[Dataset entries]
--------

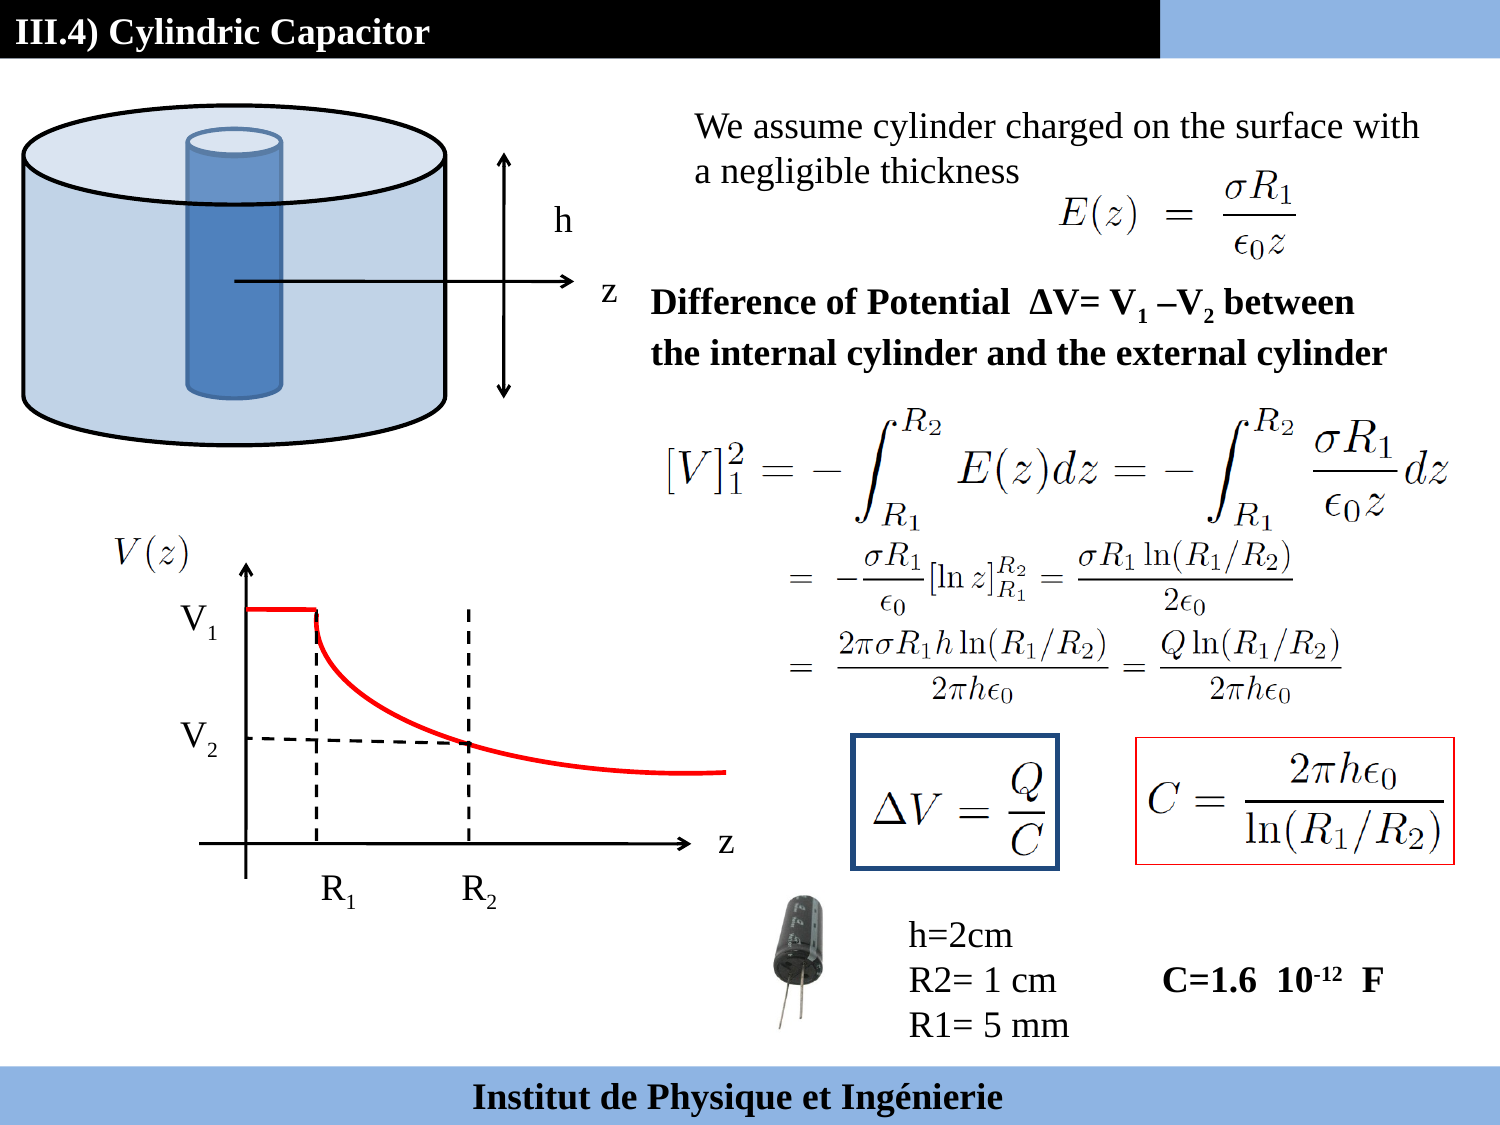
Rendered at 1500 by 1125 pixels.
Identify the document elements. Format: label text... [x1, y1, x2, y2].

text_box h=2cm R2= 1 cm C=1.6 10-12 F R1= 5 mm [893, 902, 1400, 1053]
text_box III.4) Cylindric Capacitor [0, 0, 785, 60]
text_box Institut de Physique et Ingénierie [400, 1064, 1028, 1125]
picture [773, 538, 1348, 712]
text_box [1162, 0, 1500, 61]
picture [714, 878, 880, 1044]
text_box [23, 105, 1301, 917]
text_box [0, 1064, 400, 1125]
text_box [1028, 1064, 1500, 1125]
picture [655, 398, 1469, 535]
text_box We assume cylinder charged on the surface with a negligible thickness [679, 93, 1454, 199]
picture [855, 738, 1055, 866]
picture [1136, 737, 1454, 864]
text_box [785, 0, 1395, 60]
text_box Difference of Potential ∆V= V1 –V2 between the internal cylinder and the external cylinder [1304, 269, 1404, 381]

--------

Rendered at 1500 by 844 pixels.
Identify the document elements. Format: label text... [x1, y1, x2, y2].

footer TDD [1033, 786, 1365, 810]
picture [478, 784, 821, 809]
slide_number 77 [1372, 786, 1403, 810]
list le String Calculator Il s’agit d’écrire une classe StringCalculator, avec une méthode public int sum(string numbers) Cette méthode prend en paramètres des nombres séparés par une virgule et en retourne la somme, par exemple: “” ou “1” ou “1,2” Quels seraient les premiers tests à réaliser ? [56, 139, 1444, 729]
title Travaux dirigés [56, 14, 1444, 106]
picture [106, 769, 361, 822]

--------

● Problem to work on:
Pick out all lines from the data above in which the word "Rendered" appears.

● Solution for this exercise:
Rendered at 1500 by 1125 pixels.
Rendered at 1500 by 844 pixels.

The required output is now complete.